Klar, einerseits meint er die Vorführgeräte der Kinos, dieser „magischen Traumorte, aber auch die Projektoren als Figuren, die ihre Projekte vorantreiben, die guten wie die schlechten“. Der sinistre Geheimagent Smith oder der rechtsradikale Verleger Sterner glauben von sich: „Wir lenken das Licht.“ Schon länger arbeitet Meyer am Skript einer fiktionalen TV-Miniserie über die rassistischen NSU-Verbrechen. Hier lässt er sie nur kurz „als Schatten“ vorbeihuschen.
Ausführlich schickt er hingegen Leipziger Neonazis in den Kroatienkrieg und die Katakomben von Vukovar.
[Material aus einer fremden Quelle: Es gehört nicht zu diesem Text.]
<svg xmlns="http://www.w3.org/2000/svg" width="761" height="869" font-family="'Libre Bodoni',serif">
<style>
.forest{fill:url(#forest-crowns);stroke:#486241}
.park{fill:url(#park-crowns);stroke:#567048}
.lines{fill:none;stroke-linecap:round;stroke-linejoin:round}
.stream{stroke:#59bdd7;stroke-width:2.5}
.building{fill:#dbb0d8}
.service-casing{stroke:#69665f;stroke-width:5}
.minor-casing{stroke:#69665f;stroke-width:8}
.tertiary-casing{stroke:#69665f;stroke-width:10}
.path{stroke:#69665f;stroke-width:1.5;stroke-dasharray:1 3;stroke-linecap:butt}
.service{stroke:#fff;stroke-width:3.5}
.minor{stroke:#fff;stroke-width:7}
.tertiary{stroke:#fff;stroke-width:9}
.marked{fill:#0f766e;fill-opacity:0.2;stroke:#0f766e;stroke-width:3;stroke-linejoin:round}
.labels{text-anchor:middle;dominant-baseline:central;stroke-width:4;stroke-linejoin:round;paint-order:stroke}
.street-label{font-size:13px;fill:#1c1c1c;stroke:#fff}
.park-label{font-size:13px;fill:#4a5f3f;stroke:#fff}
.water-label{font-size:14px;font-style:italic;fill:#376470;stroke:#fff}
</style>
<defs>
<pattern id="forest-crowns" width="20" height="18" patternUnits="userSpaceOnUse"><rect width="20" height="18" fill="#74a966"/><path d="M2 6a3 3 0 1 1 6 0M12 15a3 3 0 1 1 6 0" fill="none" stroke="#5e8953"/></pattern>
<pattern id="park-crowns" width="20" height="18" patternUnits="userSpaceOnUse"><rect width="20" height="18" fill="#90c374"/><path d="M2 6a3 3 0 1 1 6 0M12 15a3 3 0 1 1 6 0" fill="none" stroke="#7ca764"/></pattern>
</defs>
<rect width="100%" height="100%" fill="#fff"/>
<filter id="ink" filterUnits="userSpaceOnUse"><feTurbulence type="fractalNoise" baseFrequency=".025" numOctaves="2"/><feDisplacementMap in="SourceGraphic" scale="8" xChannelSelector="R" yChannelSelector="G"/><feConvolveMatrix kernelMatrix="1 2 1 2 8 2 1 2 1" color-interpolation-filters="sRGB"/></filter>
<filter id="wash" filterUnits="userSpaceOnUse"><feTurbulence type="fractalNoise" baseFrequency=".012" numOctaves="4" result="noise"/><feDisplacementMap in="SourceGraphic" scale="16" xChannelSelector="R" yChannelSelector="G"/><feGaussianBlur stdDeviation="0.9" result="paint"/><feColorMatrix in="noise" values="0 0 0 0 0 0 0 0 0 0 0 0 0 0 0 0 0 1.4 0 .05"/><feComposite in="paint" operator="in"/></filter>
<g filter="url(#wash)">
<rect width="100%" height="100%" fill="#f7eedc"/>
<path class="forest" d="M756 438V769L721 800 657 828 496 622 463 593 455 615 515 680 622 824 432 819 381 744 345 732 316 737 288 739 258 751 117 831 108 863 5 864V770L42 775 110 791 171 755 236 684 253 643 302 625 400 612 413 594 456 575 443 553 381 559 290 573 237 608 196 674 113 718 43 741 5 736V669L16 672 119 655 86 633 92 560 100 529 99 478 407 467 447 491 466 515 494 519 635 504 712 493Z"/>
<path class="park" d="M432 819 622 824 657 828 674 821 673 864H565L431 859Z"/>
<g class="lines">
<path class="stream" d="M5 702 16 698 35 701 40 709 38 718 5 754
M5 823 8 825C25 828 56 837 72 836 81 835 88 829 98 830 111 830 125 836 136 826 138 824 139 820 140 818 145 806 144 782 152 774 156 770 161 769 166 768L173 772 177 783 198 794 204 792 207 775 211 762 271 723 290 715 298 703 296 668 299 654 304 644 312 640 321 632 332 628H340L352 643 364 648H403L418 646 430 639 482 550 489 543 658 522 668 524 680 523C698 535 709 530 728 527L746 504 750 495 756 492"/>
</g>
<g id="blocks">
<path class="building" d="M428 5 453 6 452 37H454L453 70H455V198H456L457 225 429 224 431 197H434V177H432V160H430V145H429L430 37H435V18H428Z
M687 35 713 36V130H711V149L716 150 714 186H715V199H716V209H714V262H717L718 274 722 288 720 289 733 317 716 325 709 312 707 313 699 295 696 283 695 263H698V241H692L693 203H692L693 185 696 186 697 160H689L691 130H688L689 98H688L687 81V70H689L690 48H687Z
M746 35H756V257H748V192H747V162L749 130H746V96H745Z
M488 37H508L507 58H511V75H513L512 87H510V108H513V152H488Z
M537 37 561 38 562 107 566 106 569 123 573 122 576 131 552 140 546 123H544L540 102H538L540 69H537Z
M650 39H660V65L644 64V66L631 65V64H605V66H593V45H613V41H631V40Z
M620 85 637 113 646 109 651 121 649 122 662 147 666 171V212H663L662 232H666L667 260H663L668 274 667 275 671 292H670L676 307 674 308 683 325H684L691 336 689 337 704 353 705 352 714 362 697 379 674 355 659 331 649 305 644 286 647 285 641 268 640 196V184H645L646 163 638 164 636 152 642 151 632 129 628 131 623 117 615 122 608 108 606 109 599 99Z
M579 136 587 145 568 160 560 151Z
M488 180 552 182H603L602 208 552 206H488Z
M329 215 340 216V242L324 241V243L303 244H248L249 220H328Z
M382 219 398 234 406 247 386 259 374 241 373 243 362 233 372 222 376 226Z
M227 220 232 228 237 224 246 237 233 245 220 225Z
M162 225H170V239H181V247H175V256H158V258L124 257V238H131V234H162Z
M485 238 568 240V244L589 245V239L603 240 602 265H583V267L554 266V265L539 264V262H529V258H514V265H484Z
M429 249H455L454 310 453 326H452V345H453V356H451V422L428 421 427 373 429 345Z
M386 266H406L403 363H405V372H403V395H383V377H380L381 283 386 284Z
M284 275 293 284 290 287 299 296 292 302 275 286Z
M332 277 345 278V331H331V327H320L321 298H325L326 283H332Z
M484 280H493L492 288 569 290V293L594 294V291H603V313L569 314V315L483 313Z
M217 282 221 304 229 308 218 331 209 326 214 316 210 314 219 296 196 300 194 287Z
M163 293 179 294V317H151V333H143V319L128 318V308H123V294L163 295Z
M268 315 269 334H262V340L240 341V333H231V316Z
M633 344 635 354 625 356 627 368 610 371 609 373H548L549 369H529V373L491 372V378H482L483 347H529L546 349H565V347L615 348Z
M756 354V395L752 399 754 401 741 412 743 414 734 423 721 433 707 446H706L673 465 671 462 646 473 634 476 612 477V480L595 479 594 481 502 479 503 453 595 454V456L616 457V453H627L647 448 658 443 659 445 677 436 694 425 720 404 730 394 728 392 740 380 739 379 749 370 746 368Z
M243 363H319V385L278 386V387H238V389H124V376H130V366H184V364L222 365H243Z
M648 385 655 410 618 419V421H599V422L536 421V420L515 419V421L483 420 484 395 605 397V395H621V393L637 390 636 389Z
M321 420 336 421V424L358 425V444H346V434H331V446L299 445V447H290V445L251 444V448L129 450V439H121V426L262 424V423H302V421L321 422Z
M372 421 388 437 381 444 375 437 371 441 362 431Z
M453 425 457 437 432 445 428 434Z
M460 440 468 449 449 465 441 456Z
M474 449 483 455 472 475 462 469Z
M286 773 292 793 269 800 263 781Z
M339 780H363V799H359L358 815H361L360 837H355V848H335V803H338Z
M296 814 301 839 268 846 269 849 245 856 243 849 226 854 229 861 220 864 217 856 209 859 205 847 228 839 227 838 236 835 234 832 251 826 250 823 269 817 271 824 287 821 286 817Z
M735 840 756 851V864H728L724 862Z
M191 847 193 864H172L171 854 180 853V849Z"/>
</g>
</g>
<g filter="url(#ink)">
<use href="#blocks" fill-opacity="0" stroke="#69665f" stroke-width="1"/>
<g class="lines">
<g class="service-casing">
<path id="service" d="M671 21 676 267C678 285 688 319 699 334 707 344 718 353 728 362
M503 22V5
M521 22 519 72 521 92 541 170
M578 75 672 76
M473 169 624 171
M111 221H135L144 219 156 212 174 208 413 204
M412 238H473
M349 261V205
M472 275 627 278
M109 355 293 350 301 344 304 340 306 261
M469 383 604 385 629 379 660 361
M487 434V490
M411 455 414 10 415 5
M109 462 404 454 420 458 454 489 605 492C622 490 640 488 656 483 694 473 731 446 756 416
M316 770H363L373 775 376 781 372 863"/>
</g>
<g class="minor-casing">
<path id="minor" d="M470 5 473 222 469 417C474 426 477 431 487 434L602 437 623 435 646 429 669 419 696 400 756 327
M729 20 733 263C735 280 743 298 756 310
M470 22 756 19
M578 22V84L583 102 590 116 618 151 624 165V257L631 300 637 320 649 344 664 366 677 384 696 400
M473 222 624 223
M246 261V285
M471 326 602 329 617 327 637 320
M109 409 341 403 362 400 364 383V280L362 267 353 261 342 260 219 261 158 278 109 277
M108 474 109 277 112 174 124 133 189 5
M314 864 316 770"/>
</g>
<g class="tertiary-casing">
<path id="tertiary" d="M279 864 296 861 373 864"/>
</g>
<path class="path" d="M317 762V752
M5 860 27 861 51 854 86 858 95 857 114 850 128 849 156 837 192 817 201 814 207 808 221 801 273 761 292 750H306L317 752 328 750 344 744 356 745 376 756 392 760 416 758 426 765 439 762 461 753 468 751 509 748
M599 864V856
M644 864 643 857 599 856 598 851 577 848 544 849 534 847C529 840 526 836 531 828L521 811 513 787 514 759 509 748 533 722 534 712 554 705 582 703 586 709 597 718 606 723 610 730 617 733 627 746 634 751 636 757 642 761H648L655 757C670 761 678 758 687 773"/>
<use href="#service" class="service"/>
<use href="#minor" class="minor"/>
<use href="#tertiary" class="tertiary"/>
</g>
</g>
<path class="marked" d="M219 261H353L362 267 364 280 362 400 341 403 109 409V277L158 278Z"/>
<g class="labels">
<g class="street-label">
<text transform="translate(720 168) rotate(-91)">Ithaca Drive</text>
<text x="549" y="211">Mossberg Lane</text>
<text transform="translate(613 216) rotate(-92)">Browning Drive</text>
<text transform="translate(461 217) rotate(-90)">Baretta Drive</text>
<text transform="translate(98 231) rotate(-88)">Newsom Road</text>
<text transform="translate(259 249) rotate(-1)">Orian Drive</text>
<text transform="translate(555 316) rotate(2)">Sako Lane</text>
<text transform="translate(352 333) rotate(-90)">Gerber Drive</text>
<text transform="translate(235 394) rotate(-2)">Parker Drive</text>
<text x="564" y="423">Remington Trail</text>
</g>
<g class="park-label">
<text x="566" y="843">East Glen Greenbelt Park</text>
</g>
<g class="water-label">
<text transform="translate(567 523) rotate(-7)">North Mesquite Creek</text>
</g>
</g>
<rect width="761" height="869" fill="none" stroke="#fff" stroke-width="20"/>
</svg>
Zur braunen Truppe zählt auch Karl-May-Fan Georg, der uneheliche Sohn des Cowboys. Eine komplex vertrackte Geschichte, von der ihr Erfinder bald wusste: „Es wird doch epischer, als ich dachte – fast ein kleiner Roman im Roman.“
Schon einmal nominiert für den Deutschen Buchpreis
Schon vor elf Jahren war der in Halle/Saale geborene Schriftsteller mit seinem grandiosen Unterweltfresko „Im Stein“ in der Endauswahl für den Deutschen Buchpreis, ging aber letztlich leer aus. Und diesmal? „Für mich wäre es finanziell schon nicht schlecht, nicht wegen der Dotierung, sondern aufgrund der dann höheren Auflagen. Ich habe in diesen Jahren schon Raubbau betrieben, sowohl an mir als auch an meinen Ressourcen. Da ist viel auf der Strecke geblieben, auch im Privaten.“
Irgendwie müsse Geld hereinkommen, auch zur Begleichung von Steuerschulden. Gleichzeitig sagt er: „Wenn ich nicht gewinne, gehe ich da erhobenen Hauptes raus. Dann kann man auch mit der nötigen Objektivität nach all den Jahren sagen: So etwas wie ‚Die Projektoren’ wird es nicht mehr allzu oft geben. Ich bin schon stolz, einen Solitär geschaffen zu haben – alles andere kann ich nicht entscheiden.“
Momentan will er erst einmal gar nichts schreiben, obwohl es Verabredungen mit dem Verlag und Pläne für „einen kleinen Roman, 250 Seiten, ganz stringent von A bis Z“ gebe. Sicher geht es weiter, „ich bin schließlich Schriftsteller. Aber jetzt brauche ich erst einmal Pause, lange Pause.“
Clemens Meyer: Die Projektoren. Roman, S. Fischer, 1048 Seiten, 36 Euro.